What is different today—and what makes this reflection timely—is the pace at which change is now occurring.

The bicycle took decades to move from concept to breakthrough. Many modern technologies move from breakthrough to global adoption in a fraction of that time. The cycles are shorter—much shorter. Feedback arrives faster. The consequences of learning too slowly are higher. In 1989, Mikhail Gorbachev warned Eastern leaders that “life punishes those who come too late.” He was right.

This changes what matters most.

In a world where change accelerates, the limiting factor is no longer ideas. It comes down to learning. Specifically, how quickly individuals, teams, and organizations can understand their current condition, test assumptions, and adjust direction based on evidence.

This is why continuous improvement is no longer a background activity or an occasional event. It is becoming a core capability—practiced every single one of the 525,600 minutes in a year.

Agile Kata was designed for exactly this condition. Not as a promise of breakthroughs—although those may occur—but as a way to practice learning deliberately under uncertainty. It offers a pattern for navigating toward a target while accepting that the path will be discovered through experimentation, not prediction.

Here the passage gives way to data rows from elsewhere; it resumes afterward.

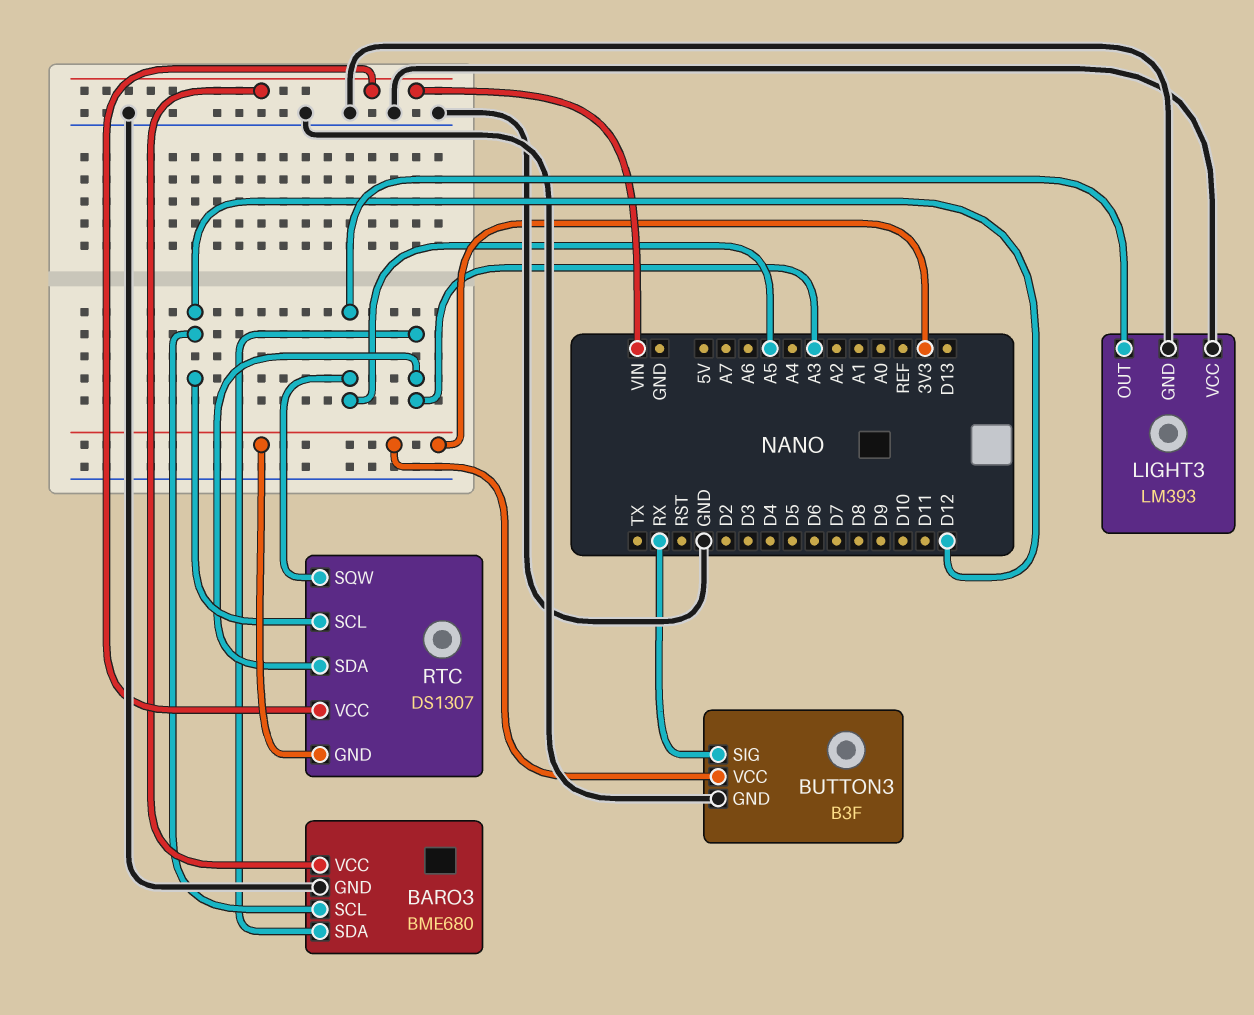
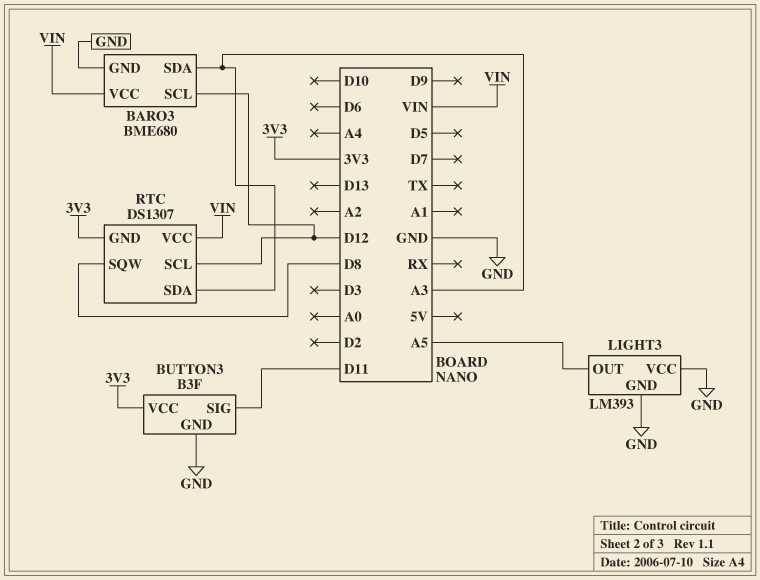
BUTTON3 pin SIG: RX -> D11
RTC pin SQW: A5 -> D8

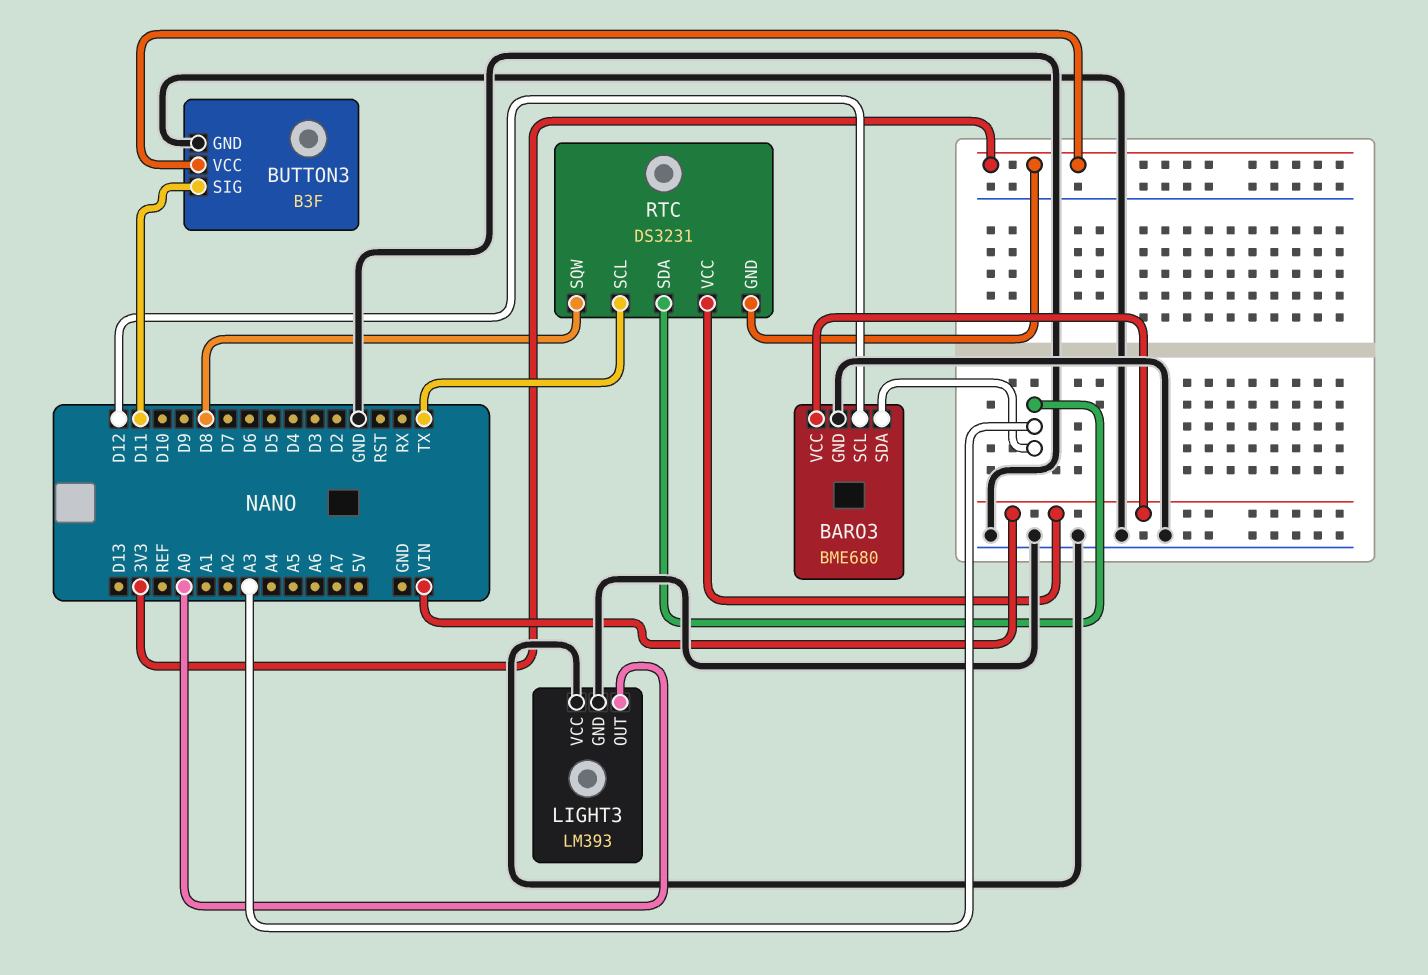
LIGHT3 pin OUT: A5 -> A0
RTC: DS1307 -> DS3231
RTC pin SCL: D12 -> TX

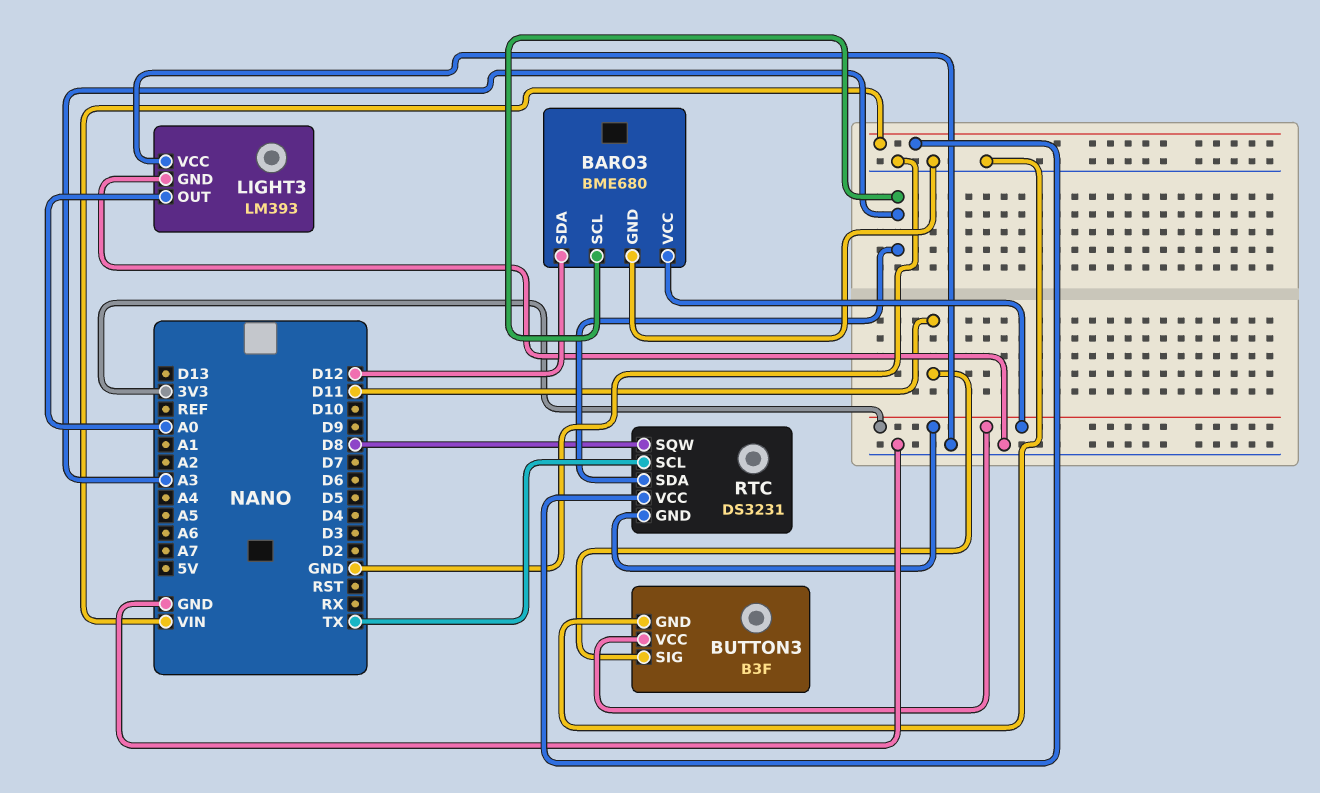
BARO3 pin SCL: D12 -> A3
BARO3 pin SDA: A3 -> D12
BARO3 pin VCC: VIN -> 3V3

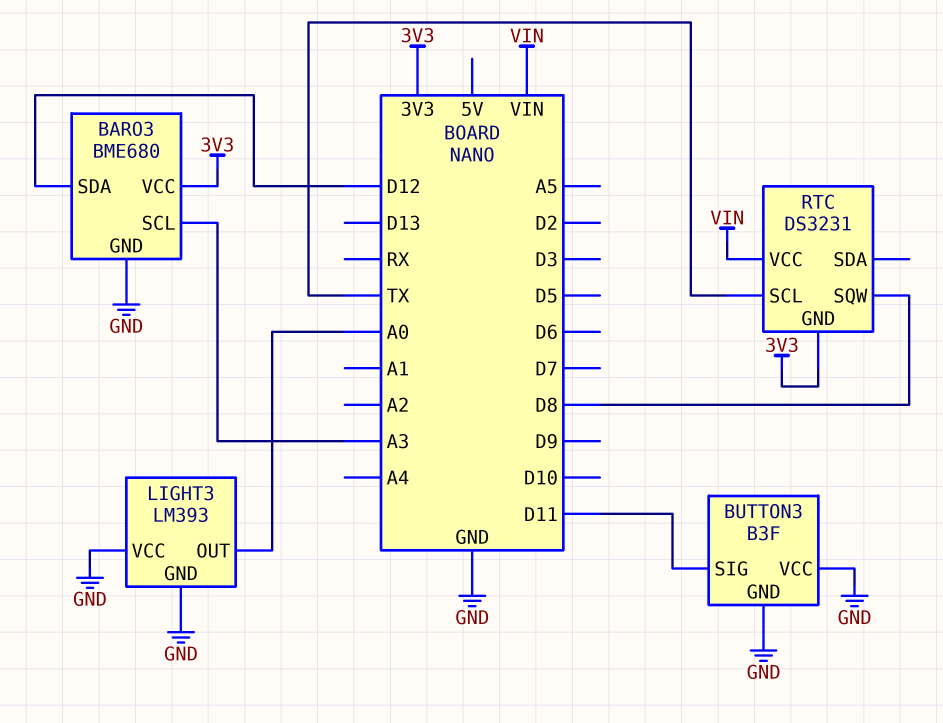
BUTTON3 pin VCC: 3V3 -> GND
RTC pin SDA: A3 -> none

Looking ahead to 2026, the question is not whether change will continue to accelerate. It already is.

The more useful question is whether we are improving our ability to improve.

At year’s end, it is tempting to ask what the past year delivered. A more powerful reflection may be to ask what it prepared us for. Organizations that invest in building learning capability—rather than chasing the next trend—are better positioned to adapt to whatever comes next.

Continuous improvement does not remove uncertainty. But it does make change navigable. And in a world where the pace keeps increasing, that may be the most valuable capability of all.